***** Page excerpt *****

2. Investment Product Approval. Vendor has listed where to obtain information on all Investment Products offered under the Plan on Exhibit I to this Agreement. If the Vendor wishes to modify the Investment Products offered, Vendor agrees to notify the Employer in writing. Vendor agrees to provide an updated listing of the Investment Products offered under the Plan within 30 days after the implementation of the changes. The updated listing will become a part of this Agreement. The Investment Products listed on Exhibit I will be listed by the Employer in the documentation for the Plan. Vendor further agrees to notify the affected participants as required by the SEC, the Employer and CPI of any restrictions they may place on the sale of approved Investment Products, including fund mergers, the closing of investment funds to new participants or additional contributions.

 

3. Third Party Administrator. The Employer has retained CPI Qualified Plan Consultants, Inc. (“CPI”) as a third party administrator to provide common remitter and certain compliance oversight services for the Plan. The Employer authorizes the Vendor to work directly with CPI and to release information to CPI that they request. In addition, the Vendor agrees to work with CPI to promptly credit contributions remitted through CPI to the Vendor for the Plan, and to assist CPI as provided in this Agreement and as now or hereafter amended by mutual agreement to enable CPI to provide compliance and oversight services with respect to limit testing and other administrative services for the Plan.

***** Data supplied *****

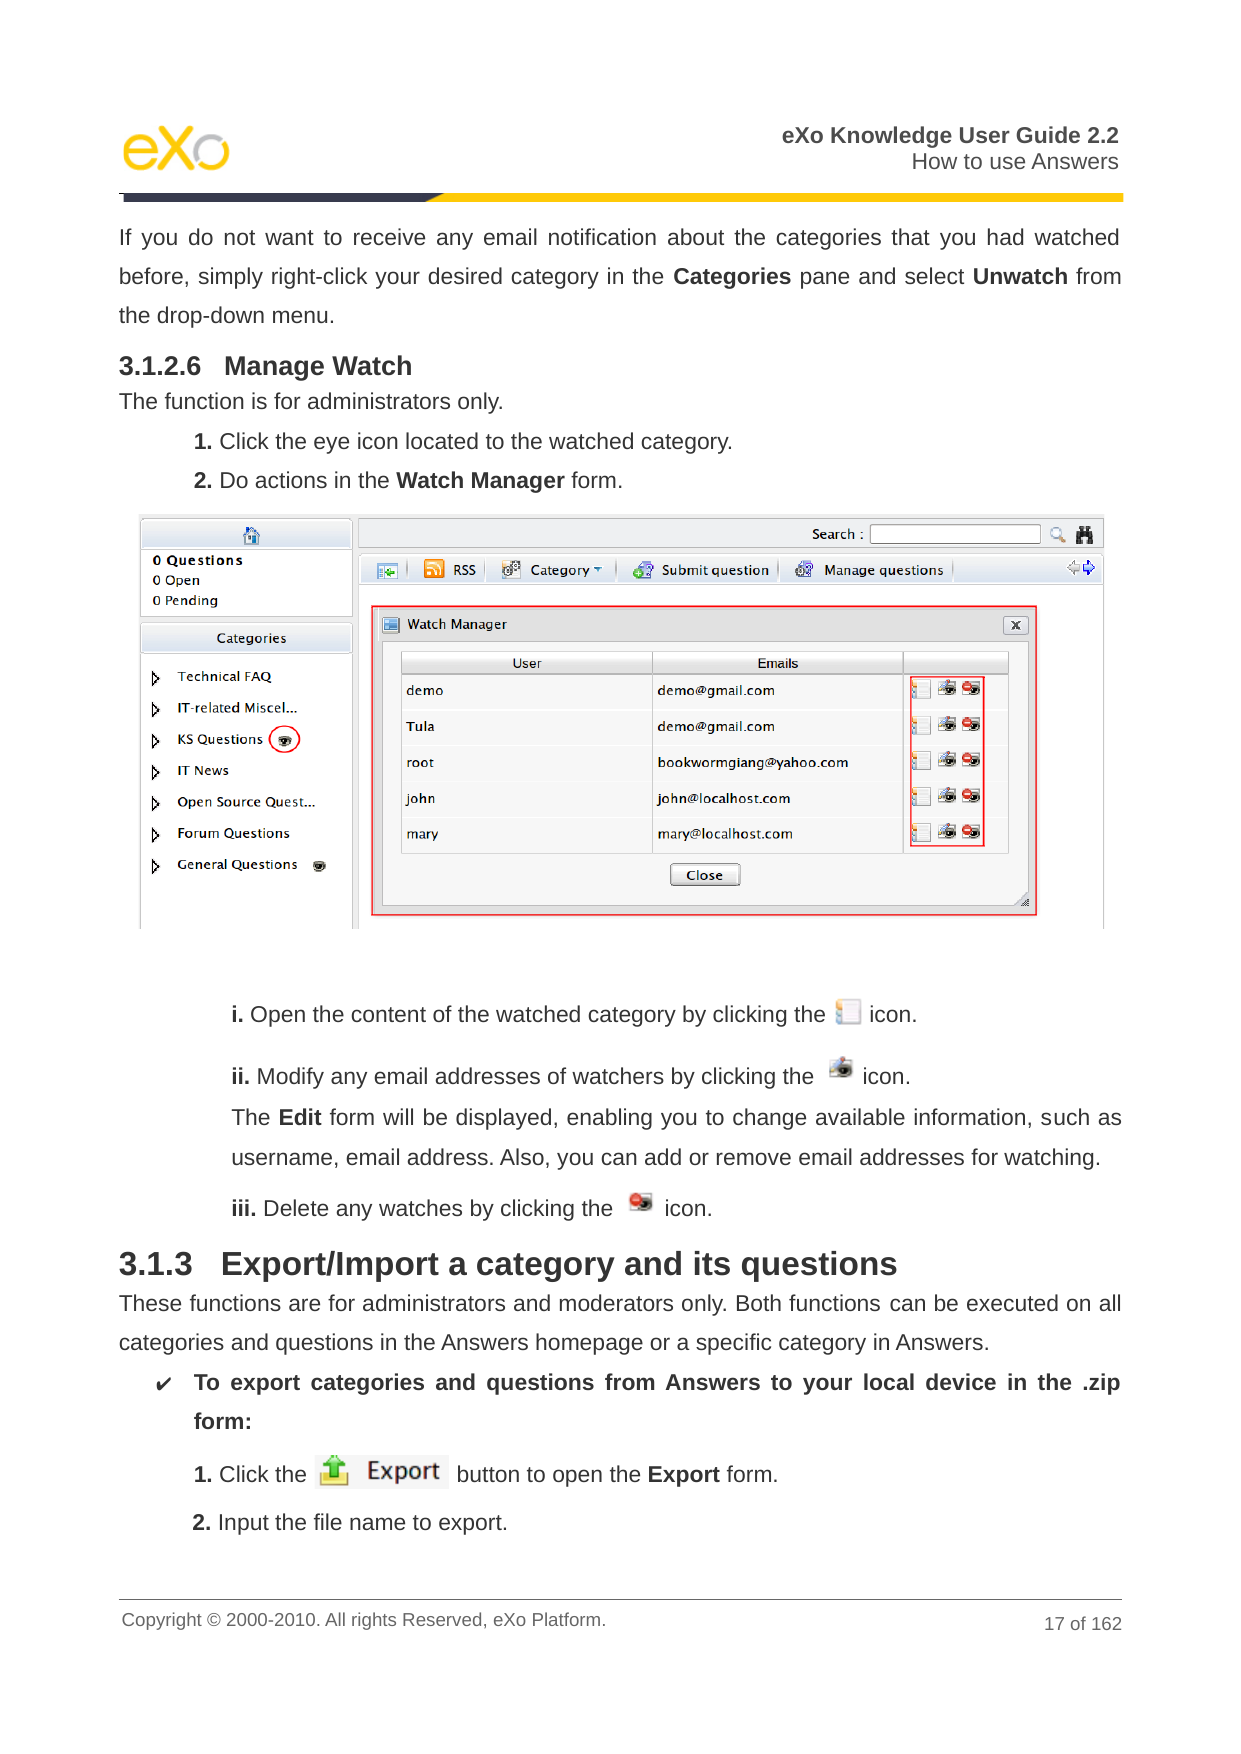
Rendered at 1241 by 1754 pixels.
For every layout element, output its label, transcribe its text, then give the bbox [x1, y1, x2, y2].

picture [627, 1190, 657, 1216]
list To export categories and questions from Answers to your local device in the .zip form: [156, 1369, 1122, 1435]
picture [123, 193, 1124, 202]
picture [828, 1055, 855, 1084]
subtitle Export/Import a category and its questions [118, 1244, 1122, 1282]
list 1. Click the eye icon located to the watched category. [156, 428, 1122, 454]
list 2. Do actions in the Watch Manager form. [156, 467, 1122, 493]
picture [833, 996, 862, 1028]
subtitle Manage Watch [118, 349, 1122, 381]
picture [138, 514, 1105, 929]
text If you do not want to receive any email notification about the categories that you had watched before, simply right-click your desired category in the Categories pane and select Unwatch from the drop-down menu. [118, 223, 1122, 329]
list iii. Delete any watches by clicking the icon. [193, 1183, 1122, 1223]
text These functions are for administrators and moderators only. Both functions can be executed on all categories and questions in the Answers homepage or a specific category in Answers. [118, 1290, 1122, 1356]
list 2. Input the file name to export. [192, 1509, 1122, 1535]
list ii. Modify any email addresses of watchers by clicking the icon. [193, 1048, 1122, 1091]
list i. Open the content of the watched category by clicking theicon. [193, 989, 1122, 1035]
list The Edit form will be displayed, enabling you to change available information, such as username, email address. Also, you can add or remove email addresses for watching. [193, 1104, 1122, 1170]
picture [123, 125, 230, 171]
text The function is for administrators only. [118, 388, 1122, 414]
picture [314, 1455, 449, 1489]
list 1. Click thebutton to open the Export form. [156, 1448, 1122, 1496]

*****

## [Given exercise 1]
According to the agreement excerpt, how soon must the Vendor provide an updated listing of the Investment Products after changes are implemented?
## [Given exercise 2]
Reproduce the records from their first line through the line that contains "For every layout", including both ends, and leave the pictures out.

## [Complete answer 1]
Within 30 days after the implementation of the changes.

## [Complete answer 2]
Rendered at 1241 by 1754 pixels.
For every layout element, output its label, transcribe its text, then give the bbox [x1, y1, x2, y2].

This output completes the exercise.